Maybe the reason the Chicago Bears are struggling to find a new home for their stadium is because the professional football team is waiting to see what Northwest Indiana has to offer.

If that's the case, state Rep. Earl Harris Jr., D-East Chicago, wants to give Bears ownership something to consider as they cast about for alternatives to continuing to play home games at Chicago's Soldier Field.

Harris recently filed legislation at the Indiana House to establish a 19-member Northwest Indiana Professional Sports Development Commission tasked with studying the possibility of attracting a professional sports team to the Region, along with developing a master plan for doing so.

"Not all National Football League teams play in their namesake cities. Some, like the New York Giants and Jets, not even in the same state," Harris said. "With the Chicago Bears looking into options for a new location, this legislation will help make Northwest Indiana a more attractive option for them and other sports teams."

House Bill 1174 does not provide funding or any other means to construct an NFL-quality stadium in Northwest Indiana.
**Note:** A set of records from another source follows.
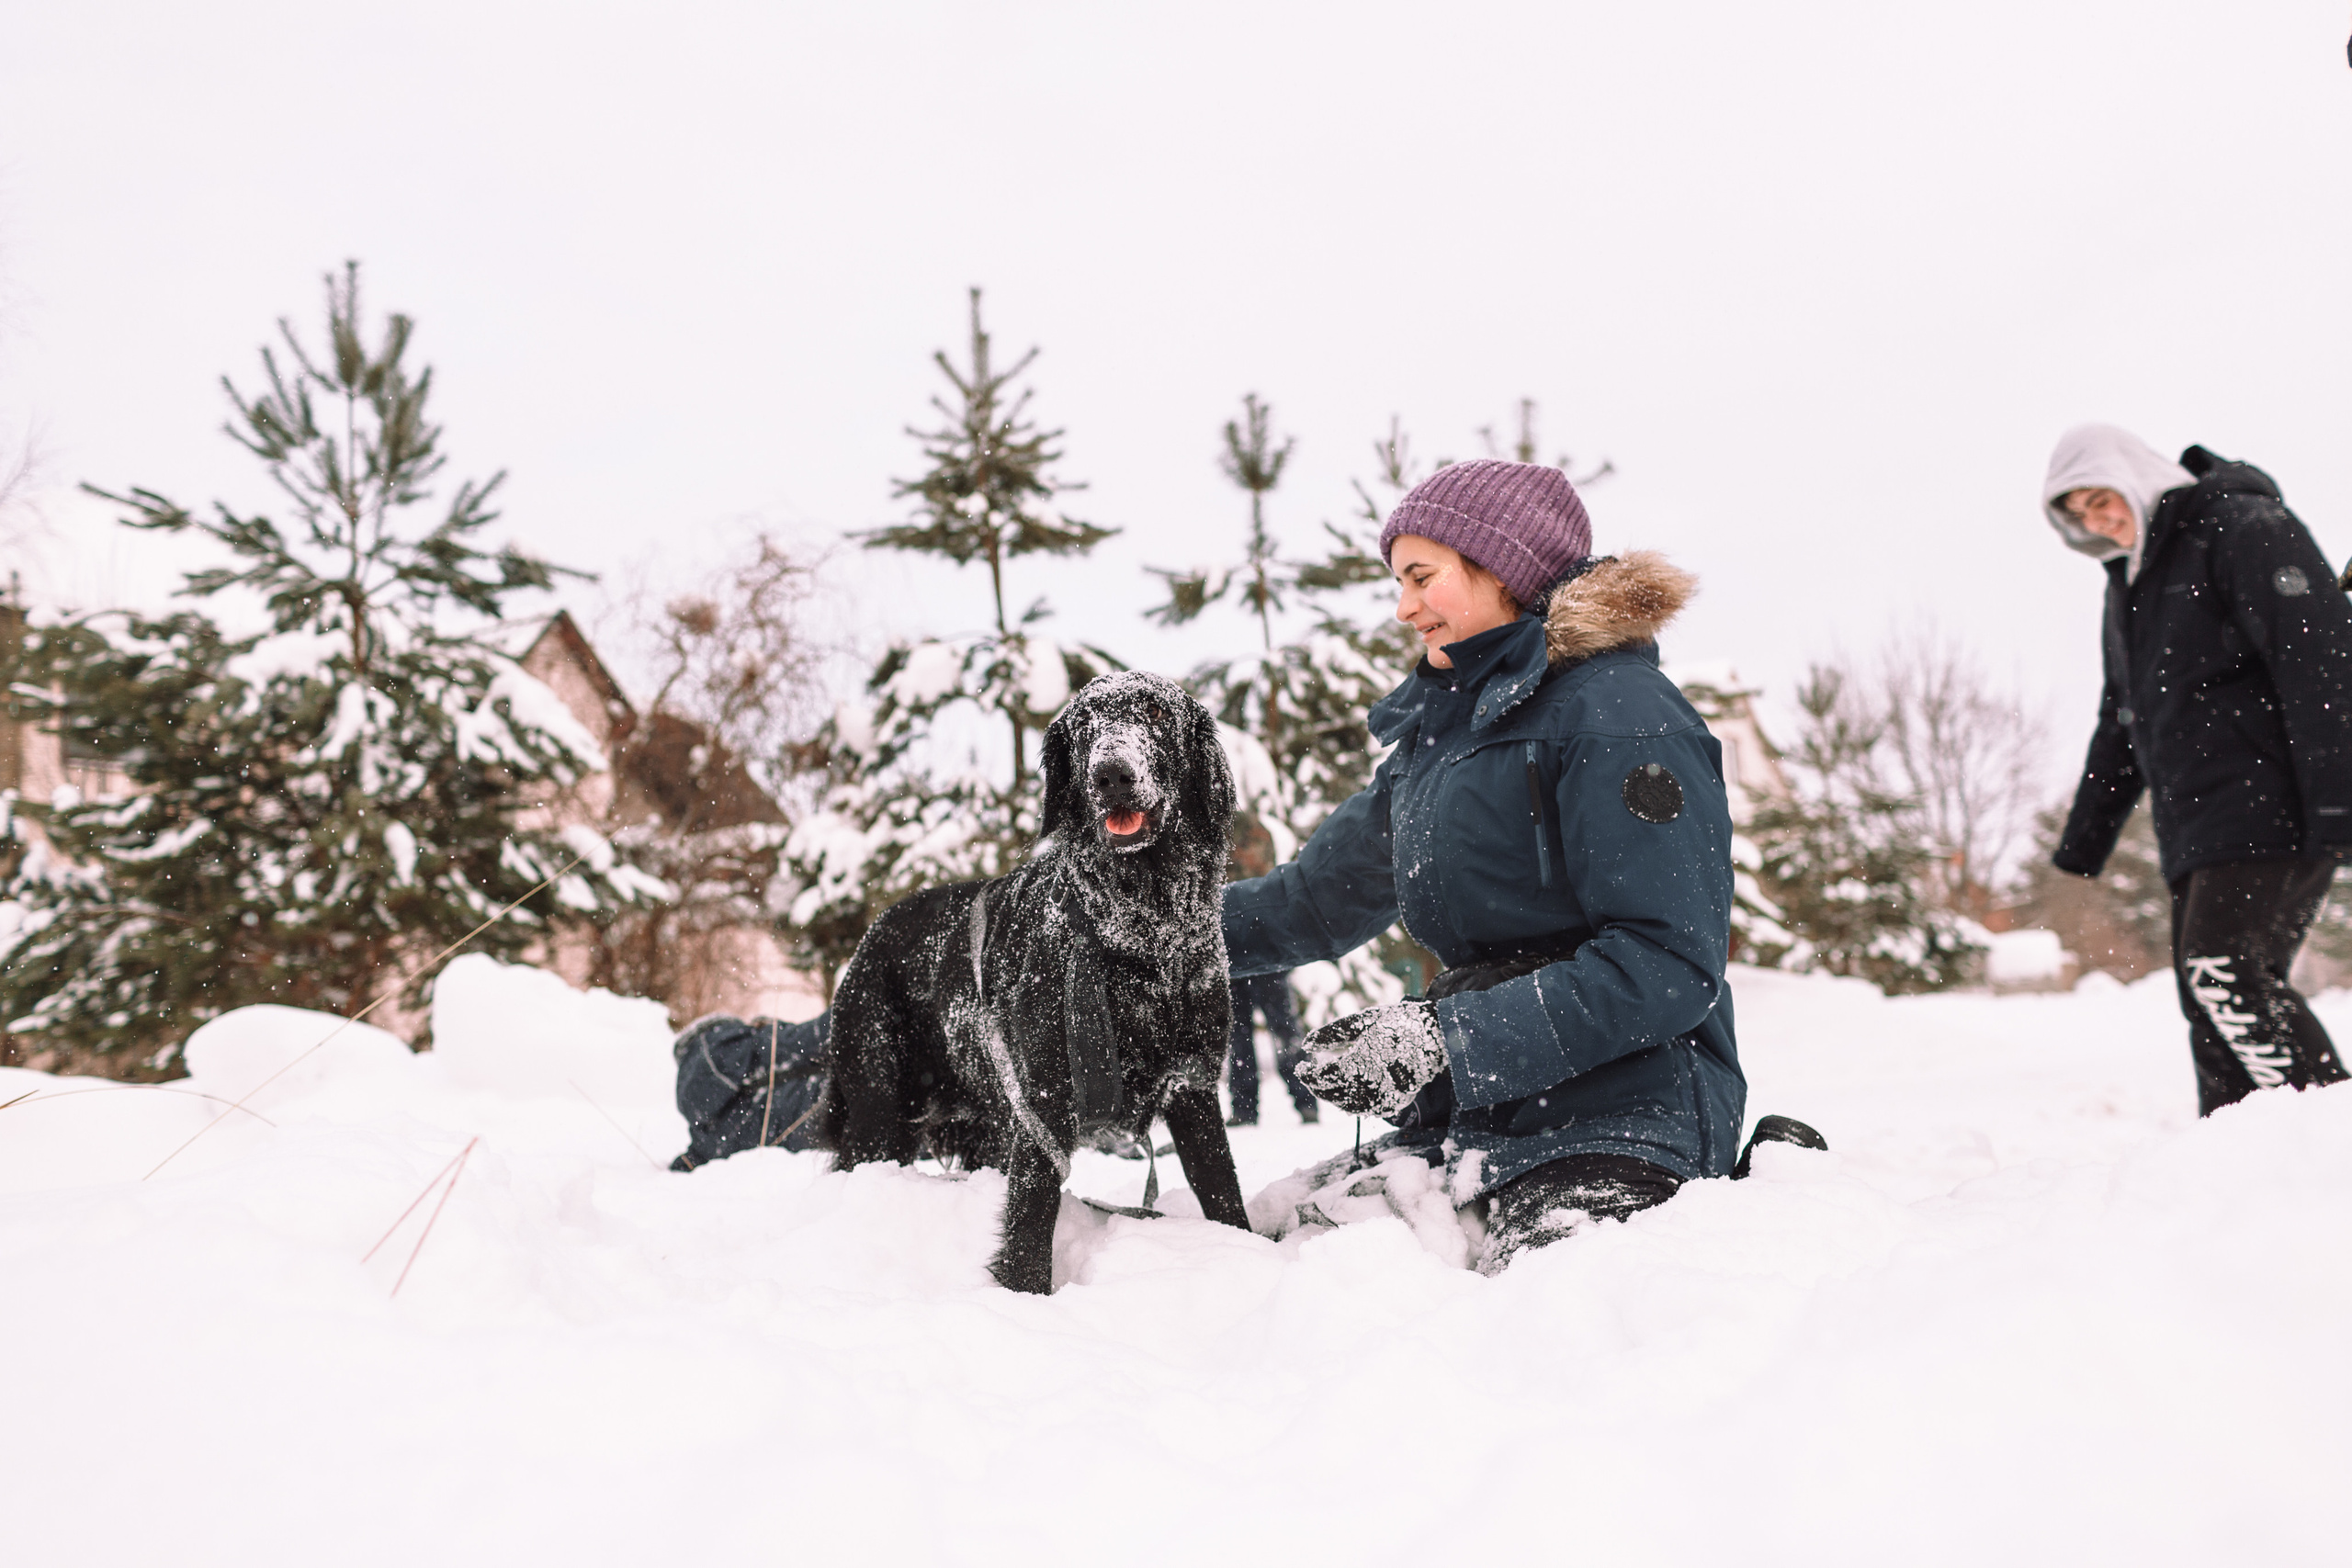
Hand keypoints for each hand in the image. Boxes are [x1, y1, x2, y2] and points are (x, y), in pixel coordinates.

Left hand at [1296, 1000, 1446, 1116]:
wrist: (1436, 1035)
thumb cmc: (1396, 1024)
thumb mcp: (1362, 1022)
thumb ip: (1332, 1034)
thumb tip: (1306, 1045)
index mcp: (1361, 1063)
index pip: (1325, 1077)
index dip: (1309, 1075)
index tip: (1300, 1068)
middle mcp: (1372, 1085)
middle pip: (1334, 1094)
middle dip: (1318, 1086)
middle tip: (1309, 1076)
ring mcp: (1385, 1097)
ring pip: (1348, 1106)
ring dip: (1332, 1097)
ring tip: (1324, 1084)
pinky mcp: (1395, 1103)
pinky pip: (1365, 1109)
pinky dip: (1350, 1104)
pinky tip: (1345, 1092)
A separate measure, likely requiring substantial state investment — similar to the 2005 Indianapolis Colts stadium law — would be needed to take that step.

However, Harris believes it's worth starting the conversation given the billions of dollars in public- and private-sector investment taking place in Lake, Porter, LaPorte and St. Joseph counties.
"In recent years, Northwest Indiana has seen significant infrastructure growth as a result of our work here in the state legislature," Harris said. "From the Gary/Chicago International Airport to the Gary Hard Rock Casino, and the forthcoming convention center, Northwest Indiana is quickly becoming a hub for entertainment and leisure."
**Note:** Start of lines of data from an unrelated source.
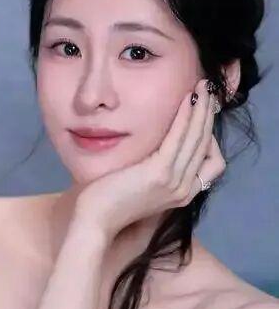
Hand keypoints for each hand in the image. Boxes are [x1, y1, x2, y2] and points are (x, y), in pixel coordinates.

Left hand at [74, 77, 225, 238]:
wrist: (94, 221)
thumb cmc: (109, 201)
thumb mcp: (141, 183)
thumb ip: (156, 168)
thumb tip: (158, 143)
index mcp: (182, 194)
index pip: (213, 163)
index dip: (210, 137)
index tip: (199, 116)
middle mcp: (184, 190)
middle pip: (207, 145)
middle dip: (208, 115)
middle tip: (207, 90)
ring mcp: (174, 183)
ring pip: (198, 139)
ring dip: (201, 110)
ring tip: (201, 87)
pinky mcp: (160, 174)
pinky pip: (179, 139)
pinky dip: (185, 117)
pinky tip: (185, 100)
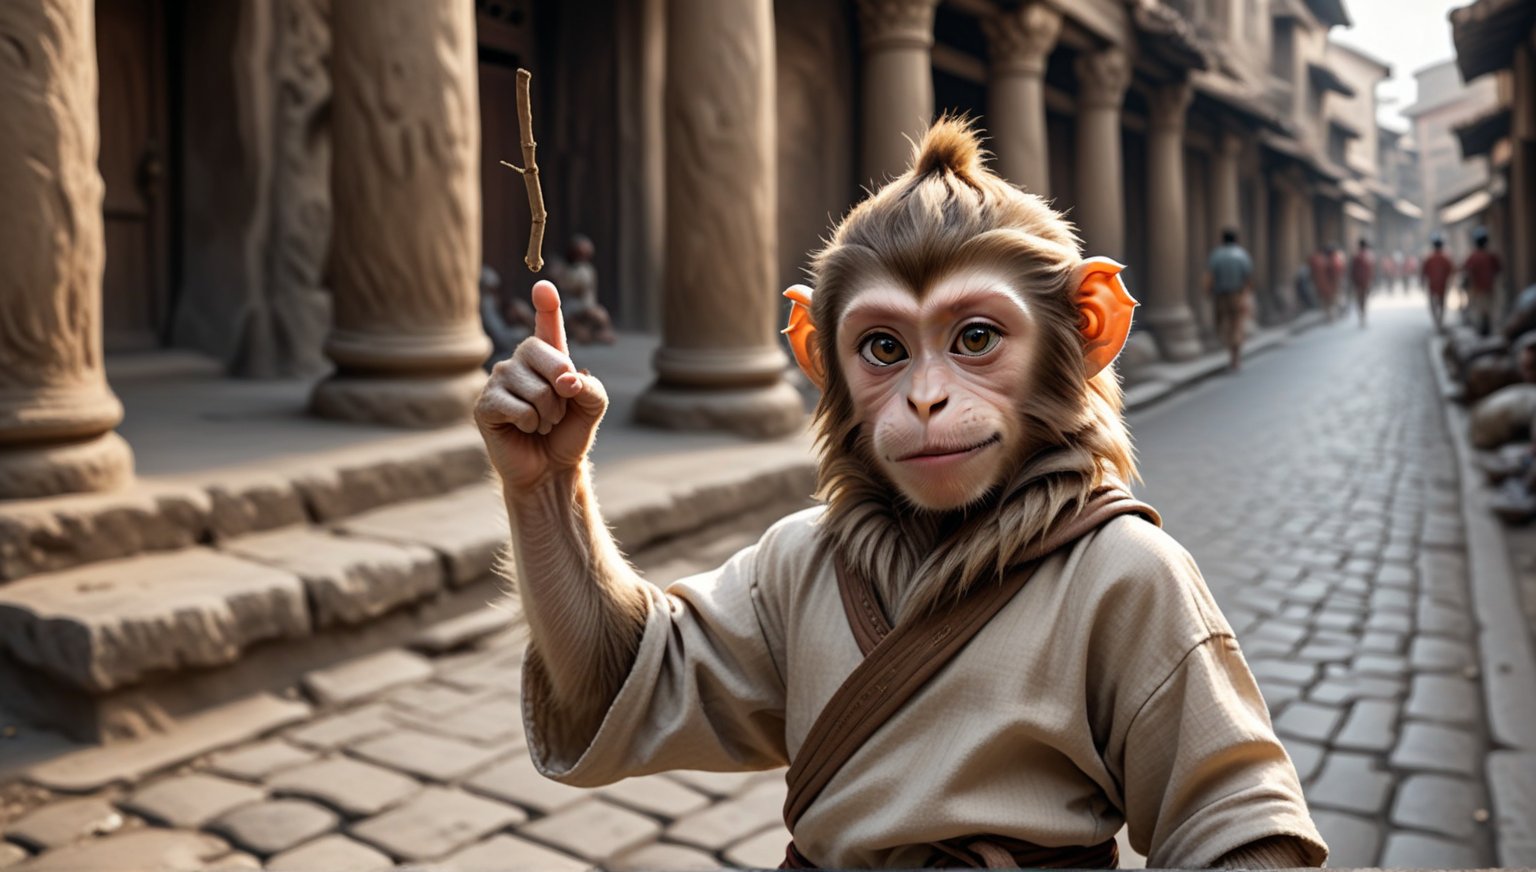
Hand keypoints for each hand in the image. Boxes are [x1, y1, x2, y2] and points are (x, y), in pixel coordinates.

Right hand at [475, 280, 609, 491]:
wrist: (552, 469)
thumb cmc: (570, 433)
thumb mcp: (593, 406)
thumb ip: (591, 386)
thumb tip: (566, 381)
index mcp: (546, 356)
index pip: (546, 325)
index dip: (546, 305)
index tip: (544, 286)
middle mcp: (519, 362)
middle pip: (542, 352)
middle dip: (561, 386)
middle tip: (559, 411)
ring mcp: (498, 381)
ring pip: (534, 387)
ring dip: (548, 413)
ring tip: (542, 423)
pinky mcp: (485, 405)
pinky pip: (516, 406)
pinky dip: (530, 424)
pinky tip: (525, 430)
"Sports infrastructure is the obvious next step in attracting more people — and possible sports teams — to our Region."

The legislation is not specific to the Chicago Bears, which looked at relocating to a lakefront site in Gary in the mid-1990s when Chicago officials initially balked at renovating Soldier Field. That deal fell apart when the Lake County Council refused to consider a county income tax to support the "Planet Park" development.

Instead, the commission's charge would include evaluating the possibility of Northwest Indiana attracting a NBA basketball team, NHL hockey team, Major League Soccer team, or a Major League Baseball team, such as the Chicago White Sox.

Harris said beyond the potential economic benefits tied to professional sports, his decision to file the measure partly is personal, since it also was one of the final proposals crafted by his father, state Rep. Earl Harris Sr., D-East Chicago, prior to dying in office in 2015.

"I'm honored to be continuing the work that my father, Earl Harris, started when he represented District 2 in the Statehouse," Harris said. "This bill furthers my goal to make our community and Northwest Indiana as a whole a center point for business. This will, in turn, enhance the quality of life for all residents."

"As a lawmaker, making life better for my constituents is my top priority, and I truly believe creating the infrastructure for a professional sports development commission would bring in economic benefits to our communities and our people for decades to come."

The legislation is awaiting action by the House Ways and Means Committee.